Compte rendu par Pascal Binet

E. Arnoult-Brill, membre du bureau du CES,
pour le groupe des associations, expose les raisons de la légitimité du monde associatif quand il s’agit de parler de dialogue social et civil, et, par là, de la légitimité de la présence du mouvement associatif au Conseil Économique et Social :
- les associations existent grâce à des engagements libres et désinteressés, sans droit individuel sur le collectif, sans recherche de lucre ;
- les associations naissent de projets communs à des individus ;
- le mouvement associatif est organisé sur le mode démocratique et participatif.
Compte tenu du champ d’intervention des associations (l’aide aux familles, l’éducation populaire, l’humanitaire) se sont elles qui ont posé le problème du dialogue social et civil, et qui ont poussé les puissances publiques à s’en préoccuper
La très grande majorité de ces associations fait naître des solidarités, fait naître le sens civique, participe à l’émancipation des individus : le mouvement associatif permet de contribuer à construire une véritable citoyennenté active.
Madame Arnoult-Brill termine en souhaitant una augmentation de la taille du groupe des associations au sein du CES.

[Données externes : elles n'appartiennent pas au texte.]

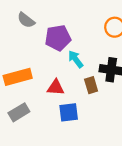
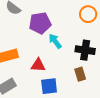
brown rectangle: (91, 85) -> (80, 74), moved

Christian Larose, vice-président du CES, groupe de la CGT constate l’existence de trois modèles de “négociation sociale”  : individuelle a l’anglo saxonne, tripartite à la nordique, en conflit à la latine. Si la France, de ce point de vue, a plutôt une tradition latine, le dialogue social y repose sur le paritarisme. Or, il semble qu’en France, le dialogue social devienne moins productif. Or, il ne peut pas se contenter de perspectives simple. L’individu et le travail sont au coeur du dispositif de recherche d’efficacité, d’augmentation de la productivité. Il y a un nécessaire choc entre recherche de profit et amélioration du dialogue social. Il y a donc un réel hiatus entre intention des uns et résutats réels pour les autres. L’absence d’obligation de résultats fait que les partenaires sociaux peuvent débattre et se séparer sans résultat. Les syndicats sont très attachés au dialogue social, à condition qu’il débouche sur des résultats.
Or, désormais, la concertation prend l’allure d’un banal tour de table, pour permettre la mise en place de disposition législative sans retour. On passe de la négociation, à la concertation puis à la consultation…Il y a un nouveau système à construire. Il faut pouvoir transcender l’absence de syndicat dans les petites entreprises. Les principe de base de paritarisme ont été mis en cause par la loi de 2004. Il faut définir des règles pour que la représentation syndicale soit possible partout.

A. Marcon vice-président du CES, groupe des entreprises privées insiste plutôt sur le nécessaire dialogue entre entreprise et enseignement. Le dialogue entreprise et enseignement doit répondre à une nécessité économique et sociale, car les entreprises ont besoin de collaborateur bien formés, capables de s’adapter aux évolutions de ce monde. Les Sciences Économiques et Sociales revêtent à ce titre une dimension importante : il faut développer l’esprit et la culture d’entreprise. Monsieur Marcon conclut son propos en se demandant comment améliorer ce dialogue enseignement entreprise : peut-être cela doit-il passer par une autosaisine du CES.

La salle réagit notamment en signalant quelques difficultés d’accès à l’entreprise en général, en dehors de la fourniture de plaquette de présentation, et regrette la suppression des TPE, qui permettaient ce travail de connaissance de l’entreprise.